▶ _Completa quanto segue_
(a) Nel testo sull'Ecuador, che cosa aveva posto fine ai trent'anni di Ines?
(b) Trascrivi senza modifiche il passo del testo sull'Ecuador da "Ce l’avevo fatta: dopo" a "ribelle e appassionata.".

▶ _Testo di lettura_
****

L’Ecuador, cinque anni fa

Alessandra Riccio https://nostramerica.wordpress.com

Ce l’avevo fatta: dopo tanti anni quel tabù era caduto ed io ero finalmente arrivata in Ecuador, uno dei pochi paesi che ancora non conoscevo di un’ America che ha assorbito gran parte dei miei interessi e suscitato molte delle mie passioni. Calpestavo una terra che per molti anni ero stata incapace di includere nei miei viaggi, dopo che un terribile e crudelissimo incidente aereo aveva posto fine ai trenta anni di Ines, la migliore fra le mie allieve, la più ribelle e appassionata.

****

▶ _Materiale fornito_
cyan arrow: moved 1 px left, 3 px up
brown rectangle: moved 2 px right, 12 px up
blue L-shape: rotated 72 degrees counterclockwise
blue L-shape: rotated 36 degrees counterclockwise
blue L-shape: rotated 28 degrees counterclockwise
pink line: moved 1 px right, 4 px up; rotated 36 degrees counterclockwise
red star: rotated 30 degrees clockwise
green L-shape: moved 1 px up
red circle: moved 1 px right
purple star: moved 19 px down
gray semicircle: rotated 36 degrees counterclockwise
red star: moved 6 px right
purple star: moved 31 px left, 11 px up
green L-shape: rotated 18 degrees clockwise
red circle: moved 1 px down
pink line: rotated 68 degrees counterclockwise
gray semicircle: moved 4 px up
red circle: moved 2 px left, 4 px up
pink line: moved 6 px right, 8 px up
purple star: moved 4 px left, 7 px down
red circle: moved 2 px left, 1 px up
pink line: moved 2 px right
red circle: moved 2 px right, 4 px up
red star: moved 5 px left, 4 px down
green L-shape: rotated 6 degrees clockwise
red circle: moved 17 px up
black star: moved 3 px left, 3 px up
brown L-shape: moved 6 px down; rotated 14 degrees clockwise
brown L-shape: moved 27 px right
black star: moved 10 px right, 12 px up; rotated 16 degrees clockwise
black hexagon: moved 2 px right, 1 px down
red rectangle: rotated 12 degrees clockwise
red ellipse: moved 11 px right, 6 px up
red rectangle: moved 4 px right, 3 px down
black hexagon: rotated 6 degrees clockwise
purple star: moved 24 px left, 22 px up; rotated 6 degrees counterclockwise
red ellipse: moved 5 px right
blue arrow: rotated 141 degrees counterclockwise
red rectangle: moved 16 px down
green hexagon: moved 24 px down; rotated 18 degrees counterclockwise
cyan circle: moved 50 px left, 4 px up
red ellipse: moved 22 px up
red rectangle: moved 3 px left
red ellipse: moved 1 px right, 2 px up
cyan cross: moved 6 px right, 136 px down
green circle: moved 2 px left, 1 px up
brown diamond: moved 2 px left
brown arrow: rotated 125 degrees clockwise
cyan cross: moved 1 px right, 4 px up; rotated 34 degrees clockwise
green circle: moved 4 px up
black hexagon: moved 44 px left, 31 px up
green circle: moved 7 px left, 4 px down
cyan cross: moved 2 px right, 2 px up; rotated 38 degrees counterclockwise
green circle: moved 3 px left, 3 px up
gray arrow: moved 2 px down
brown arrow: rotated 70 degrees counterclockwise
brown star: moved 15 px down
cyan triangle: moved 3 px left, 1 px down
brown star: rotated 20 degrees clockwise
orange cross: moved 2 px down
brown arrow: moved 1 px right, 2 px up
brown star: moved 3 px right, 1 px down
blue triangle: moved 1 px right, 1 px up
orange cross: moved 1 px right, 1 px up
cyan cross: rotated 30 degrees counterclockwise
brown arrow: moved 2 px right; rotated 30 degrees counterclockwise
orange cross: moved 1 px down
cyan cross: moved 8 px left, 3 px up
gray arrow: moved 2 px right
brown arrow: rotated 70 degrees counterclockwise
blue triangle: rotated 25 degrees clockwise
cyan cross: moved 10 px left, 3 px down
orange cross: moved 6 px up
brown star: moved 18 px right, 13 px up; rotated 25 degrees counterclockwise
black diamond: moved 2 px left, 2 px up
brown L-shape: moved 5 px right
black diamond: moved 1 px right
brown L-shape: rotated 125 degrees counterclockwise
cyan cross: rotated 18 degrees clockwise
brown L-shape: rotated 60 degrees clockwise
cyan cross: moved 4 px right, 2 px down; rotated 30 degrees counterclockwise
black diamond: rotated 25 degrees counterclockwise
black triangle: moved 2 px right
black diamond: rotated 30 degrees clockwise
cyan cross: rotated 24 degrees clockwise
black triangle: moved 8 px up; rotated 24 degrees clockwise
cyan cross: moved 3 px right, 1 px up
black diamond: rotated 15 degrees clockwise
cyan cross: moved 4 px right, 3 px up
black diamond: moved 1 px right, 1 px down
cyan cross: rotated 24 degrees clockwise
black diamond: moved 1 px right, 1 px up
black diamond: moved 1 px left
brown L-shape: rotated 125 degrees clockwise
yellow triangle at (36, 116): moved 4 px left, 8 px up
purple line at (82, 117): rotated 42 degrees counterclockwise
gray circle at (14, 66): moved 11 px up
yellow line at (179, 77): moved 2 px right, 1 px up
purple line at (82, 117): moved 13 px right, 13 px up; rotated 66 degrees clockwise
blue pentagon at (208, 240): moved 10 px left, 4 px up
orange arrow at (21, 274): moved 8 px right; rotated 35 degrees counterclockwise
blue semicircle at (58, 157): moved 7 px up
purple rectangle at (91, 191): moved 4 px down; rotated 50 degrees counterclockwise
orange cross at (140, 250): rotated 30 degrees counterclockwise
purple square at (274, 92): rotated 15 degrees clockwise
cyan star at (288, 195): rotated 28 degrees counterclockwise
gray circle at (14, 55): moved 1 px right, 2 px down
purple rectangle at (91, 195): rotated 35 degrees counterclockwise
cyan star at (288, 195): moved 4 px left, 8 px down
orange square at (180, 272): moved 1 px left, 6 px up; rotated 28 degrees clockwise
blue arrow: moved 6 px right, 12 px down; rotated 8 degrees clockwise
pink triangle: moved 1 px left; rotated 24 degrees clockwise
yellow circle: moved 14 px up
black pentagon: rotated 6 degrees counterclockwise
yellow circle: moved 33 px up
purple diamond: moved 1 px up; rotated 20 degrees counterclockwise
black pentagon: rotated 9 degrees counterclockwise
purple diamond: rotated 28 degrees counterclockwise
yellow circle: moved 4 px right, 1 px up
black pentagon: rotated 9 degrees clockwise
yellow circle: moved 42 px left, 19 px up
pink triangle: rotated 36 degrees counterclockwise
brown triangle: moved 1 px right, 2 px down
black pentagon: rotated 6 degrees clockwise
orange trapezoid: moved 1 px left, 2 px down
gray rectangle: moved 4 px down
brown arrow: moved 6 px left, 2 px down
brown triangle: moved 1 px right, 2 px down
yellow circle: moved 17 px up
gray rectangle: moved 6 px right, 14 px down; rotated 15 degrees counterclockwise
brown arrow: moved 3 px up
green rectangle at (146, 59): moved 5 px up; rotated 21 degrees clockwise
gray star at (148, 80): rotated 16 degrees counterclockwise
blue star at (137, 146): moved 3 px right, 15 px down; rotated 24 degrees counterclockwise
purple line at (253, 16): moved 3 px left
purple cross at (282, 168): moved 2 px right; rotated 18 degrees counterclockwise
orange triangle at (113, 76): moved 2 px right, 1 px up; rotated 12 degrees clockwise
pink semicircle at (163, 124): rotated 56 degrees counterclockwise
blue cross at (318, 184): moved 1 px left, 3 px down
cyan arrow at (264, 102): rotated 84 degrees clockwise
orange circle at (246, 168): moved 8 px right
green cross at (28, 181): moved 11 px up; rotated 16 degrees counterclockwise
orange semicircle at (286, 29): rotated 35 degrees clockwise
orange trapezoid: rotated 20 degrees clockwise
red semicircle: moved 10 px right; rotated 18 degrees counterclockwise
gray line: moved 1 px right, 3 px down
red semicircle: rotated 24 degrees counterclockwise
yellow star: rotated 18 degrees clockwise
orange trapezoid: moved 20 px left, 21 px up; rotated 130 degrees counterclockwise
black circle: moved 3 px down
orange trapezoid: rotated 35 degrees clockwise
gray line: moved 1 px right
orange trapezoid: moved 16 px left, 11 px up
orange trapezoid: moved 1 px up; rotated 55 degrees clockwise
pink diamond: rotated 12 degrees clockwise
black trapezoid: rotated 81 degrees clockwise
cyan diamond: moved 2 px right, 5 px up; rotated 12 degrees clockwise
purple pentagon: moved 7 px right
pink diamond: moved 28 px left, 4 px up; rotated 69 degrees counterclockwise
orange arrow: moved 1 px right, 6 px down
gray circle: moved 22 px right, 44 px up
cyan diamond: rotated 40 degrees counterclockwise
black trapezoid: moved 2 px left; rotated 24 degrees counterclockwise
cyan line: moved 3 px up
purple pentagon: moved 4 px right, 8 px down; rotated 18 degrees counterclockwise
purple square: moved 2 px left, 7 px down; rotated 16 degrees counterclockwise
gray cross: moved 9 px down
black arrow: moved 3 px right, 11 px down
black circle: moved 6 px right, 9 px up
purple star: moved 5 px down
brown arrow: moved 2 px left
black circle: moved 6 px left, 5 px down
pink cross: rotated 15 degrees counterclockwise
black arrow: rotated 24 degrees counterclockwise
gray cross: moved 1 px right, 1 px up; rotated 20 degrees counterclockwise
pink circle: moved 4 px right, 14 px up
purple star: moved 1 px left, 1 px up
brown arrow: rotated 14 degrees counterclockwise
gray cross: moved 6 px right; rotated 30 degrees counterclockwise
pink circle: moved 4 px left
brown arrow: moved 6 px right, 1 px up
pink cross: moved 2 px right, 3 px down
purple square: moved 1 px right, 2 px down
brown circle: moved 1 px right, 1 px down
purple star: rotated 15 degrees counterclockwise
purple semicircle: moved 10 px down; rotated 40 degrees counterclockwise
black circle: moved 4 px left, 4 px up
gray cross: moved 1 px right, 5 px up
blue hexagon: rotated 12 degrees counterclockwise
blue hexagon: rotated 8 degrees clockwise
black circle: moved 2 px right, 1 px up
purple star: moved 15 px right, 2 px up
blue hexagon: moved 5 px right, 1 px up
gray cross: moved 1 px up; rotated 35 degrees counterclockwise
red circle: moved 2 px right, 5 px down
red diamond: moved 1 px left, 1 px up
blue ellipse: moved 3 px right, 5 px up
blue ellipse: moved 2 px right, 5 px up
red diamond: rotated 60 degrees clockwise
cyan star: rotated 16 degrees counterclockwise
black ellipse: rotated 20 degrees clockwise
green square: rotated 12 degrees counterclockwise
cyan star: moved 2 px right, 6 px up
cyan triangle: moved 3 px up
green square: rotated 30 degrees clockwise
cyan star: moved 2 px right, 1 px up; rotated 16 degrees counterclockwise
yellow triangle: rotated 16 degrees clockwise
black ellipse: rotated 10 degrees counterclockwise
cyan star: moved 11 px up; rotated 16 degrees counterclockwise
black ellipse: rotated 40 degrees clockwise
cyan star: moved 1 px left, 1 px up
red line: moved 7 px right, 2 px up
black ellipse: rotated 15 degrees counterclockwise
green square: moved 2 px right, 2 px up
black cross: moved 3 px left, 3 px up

****

▶ _Soluzioni_
(a) Un terribile e crudelissimo incidente aereo.

(b)
Ce l’avevo fatta: dopo tanti anni quel tabù era caduto ed io ero finalmente arrivata in Ecuador, uno dei pochi paesi che ancora non conoscevo di un’ America che ha assorbito gran parte dei miei interessi e suscitato molte delle mie passioni. Calpestavo una terra che per molti anni ero stata incapace di includere nei miei viaggi, dopo che un terribile e crudelissimo incidente aereo aveva posto fine ai trenta anni di Ines, la migliore fra le mie allieve, la più ribelle e appassionata.